# TO BE DONE:
Change every "scientific name" to "species name" in the part of the material that opens with the line containing "family: Podicipedidae" and closes with the line containing "scientific name: Lacistema pubescens", and write out only those lines with nothing else altered.

— Start —

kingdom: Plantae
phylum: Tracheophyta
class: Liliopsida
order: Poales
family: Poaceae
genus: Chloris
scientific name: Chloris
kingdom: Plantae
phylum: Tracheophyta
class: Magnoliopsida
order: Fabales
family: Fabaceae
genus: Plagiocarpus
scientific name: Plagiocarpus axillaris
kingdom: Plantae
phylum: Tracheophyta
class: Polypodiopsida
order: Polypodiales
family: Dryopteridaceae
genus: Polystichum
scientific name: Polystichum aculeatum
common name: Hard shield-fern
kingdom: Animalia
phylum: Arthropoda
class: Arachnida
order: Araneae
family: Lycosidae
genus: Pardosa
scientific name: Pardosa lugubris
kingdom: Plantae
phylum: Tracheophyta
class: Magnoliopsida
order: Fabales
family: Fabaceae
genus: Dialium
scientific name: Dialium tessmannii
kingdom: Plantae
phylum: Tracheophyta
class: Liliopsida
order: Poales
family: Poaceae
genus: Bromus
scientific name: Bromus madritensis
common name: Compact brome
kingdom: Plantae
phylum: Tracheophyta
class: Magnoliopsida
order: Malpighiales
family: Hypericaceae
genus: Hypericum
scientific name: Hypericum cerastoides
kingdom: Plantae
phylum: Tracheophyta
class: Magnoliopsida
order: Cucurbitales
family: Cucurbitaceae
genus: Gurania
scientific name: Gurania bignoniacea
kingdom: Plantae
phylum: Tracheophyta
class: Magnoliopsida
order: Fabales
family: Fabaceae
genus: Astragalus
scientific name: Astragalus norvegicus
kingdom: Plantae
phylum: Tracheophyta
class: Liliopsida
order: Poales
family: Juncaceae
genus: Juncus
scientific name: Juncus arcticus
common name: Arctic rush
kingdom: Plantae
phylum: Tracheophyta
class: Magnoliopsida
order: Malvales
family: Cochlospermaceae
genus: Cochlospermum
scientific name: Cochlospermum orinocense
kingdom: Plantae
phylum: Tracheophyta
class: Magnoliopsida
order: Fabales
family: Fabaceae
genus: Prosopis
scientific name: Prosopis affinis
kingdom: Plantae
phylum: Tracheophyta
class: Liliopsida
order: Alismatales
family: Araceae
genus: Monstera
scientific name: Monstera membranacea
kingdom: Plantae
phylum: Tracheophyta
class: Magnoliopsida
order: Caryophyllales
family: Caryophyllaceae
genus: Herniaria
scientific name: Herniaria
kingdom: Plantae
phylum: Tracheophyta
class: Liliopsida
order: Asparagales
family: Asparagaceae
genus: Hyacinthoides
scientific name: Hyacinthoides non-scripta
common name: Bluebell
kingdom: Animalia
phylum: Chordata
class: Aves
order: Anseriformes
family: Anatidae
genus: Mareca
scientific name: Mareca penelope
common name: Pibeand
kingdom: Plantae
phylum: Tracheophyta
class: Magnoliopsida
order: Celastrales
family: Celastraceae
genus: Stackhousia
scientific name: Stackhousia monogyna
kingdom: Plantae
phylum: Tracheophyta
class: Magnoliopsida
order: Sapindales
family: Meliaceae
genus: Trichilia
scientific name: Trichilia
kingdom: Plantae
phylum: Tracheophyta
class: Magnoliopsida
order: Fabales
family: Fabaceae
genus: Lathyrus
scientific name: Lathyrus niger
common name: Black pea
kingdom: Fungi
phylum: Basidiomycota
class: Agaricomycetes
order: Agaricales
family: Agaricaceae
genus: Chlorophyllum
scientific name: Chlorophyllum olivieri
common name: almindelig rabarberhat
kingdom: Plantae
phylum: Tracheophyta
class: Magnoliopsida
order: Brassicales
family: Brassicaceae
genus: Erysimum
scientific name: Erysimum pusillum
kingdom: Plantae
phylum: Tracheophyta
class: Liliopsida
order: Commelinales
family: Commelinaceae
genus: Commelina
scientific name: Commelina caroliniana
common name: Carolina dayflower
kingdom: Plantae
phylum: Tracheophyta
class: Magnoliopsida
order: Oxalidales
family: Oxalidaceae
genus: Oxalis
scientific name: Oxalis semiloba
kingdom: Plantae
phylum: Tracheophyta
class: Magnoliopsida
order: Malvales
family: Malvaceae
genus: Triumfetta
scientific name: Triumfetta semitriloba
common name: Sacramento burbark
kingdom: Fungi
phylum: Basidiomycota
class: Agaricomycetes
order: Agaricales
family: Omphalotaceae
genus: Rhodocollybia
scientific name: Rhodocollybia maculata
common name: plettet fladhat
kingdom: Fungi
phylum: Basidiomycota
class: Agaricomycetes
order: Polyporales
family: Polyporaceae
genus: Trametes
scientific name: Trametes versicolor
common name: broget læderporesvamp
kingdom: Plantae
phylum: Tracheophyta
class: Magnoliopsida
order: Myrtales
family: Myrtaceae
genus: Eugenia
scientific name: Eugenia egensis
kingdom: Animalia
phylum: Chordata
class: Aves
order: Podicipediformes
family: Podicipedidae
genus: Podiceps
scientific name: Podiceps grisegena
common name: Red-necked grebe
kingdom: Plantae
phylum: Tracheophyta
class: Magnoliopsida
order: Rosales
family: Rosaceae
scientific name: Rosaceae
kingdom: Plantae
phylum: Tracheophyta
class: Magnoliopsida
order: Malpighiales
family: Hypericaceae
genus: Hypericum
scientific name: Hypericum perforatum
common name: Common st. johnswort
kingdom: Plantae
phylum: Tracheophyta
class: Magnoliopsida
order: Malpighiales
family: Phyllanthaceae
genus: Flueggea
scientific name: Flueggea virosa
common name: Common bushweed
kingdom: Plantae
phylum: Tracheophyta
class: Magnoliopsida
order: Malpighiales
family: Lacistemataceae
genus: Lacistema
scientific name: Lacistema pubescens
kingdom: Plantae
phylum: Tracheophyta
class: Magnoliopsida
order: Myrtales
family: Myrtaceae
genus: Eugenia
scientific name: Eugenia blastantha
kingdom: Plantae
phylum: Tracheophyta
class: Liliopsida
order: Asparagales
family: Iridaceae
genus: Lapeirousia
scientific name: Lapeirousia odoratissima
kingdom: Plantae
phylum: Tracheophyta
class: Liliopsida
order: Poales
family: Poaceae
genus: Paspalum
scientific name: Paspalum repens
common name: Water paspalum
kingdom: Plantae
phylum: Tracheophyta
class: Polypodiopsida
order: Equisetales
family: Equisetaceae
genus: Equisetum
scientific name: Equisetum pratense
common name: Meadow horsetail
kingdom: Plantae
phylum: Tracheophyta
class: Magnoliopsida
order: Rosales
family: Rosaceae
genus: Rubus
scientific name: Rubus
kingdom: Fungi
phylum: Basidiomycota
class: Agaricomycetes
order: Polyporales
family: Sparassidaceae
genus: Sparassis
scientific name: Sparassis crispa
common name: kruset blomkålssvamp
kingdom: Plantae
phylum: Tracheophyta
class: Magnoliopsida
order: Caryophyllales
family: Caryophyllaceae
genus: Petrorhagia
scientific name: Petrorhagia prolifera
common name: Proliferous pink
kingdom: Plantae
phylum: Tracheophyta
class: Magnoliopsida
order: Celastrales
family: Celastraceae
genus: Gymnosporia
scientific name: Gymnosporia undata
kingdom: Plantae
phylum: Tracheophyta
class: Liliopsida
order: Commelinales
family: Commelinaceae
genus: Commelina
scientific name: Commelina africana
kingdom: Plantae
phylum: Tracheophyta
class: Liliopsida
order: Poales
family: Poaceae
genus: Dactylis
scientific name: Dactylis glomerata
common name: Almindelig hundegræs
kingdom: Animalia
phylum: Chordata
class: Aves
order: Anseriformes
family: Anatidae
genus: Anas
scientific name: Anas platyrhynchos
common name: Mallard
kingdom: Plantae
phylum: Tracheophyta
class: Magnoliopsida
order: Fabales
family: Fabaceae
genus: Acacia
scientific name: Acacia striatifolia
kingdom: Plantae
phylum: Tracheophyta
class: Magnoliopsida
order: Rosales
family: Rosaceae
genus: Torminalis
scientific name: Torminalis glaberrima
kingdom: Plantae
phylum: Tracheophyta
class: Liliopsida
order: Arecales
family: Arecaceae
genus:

— End —

# CORRECT RESULT:
family: Podicipedidae
genus: Podiceps
species name: Podiceps grisegena
common name: Red-necked grebe
kingdom: Plantae
phylum: Tracheophyta
class: Magnoliopsida
order: Rosales
family: Rosaceae
species name: Rosaceae
kingdom: Plantae
phylum: Tracheophyta
class: Magnoliopsida
order: Malpighiales
family: Hypericaceae
genus: Hypericum
species name: Hypericum perforatum
common name: Common st. johnswort
kingdom: Plantae
phylum: Tracheophyta
class: Magnoliopsida
order: Malpighiales
family: Phyllanthaceae
genus: Flueggea
species name: Flueggea virosa
common name: Common bushweed
kingdom: Plantae
phylum: Tracheophyta
class: Magnoliopsida
order: Malpighiales
family: Lacistemataceae
genus: Lacistema
species name: Lacistema pubescens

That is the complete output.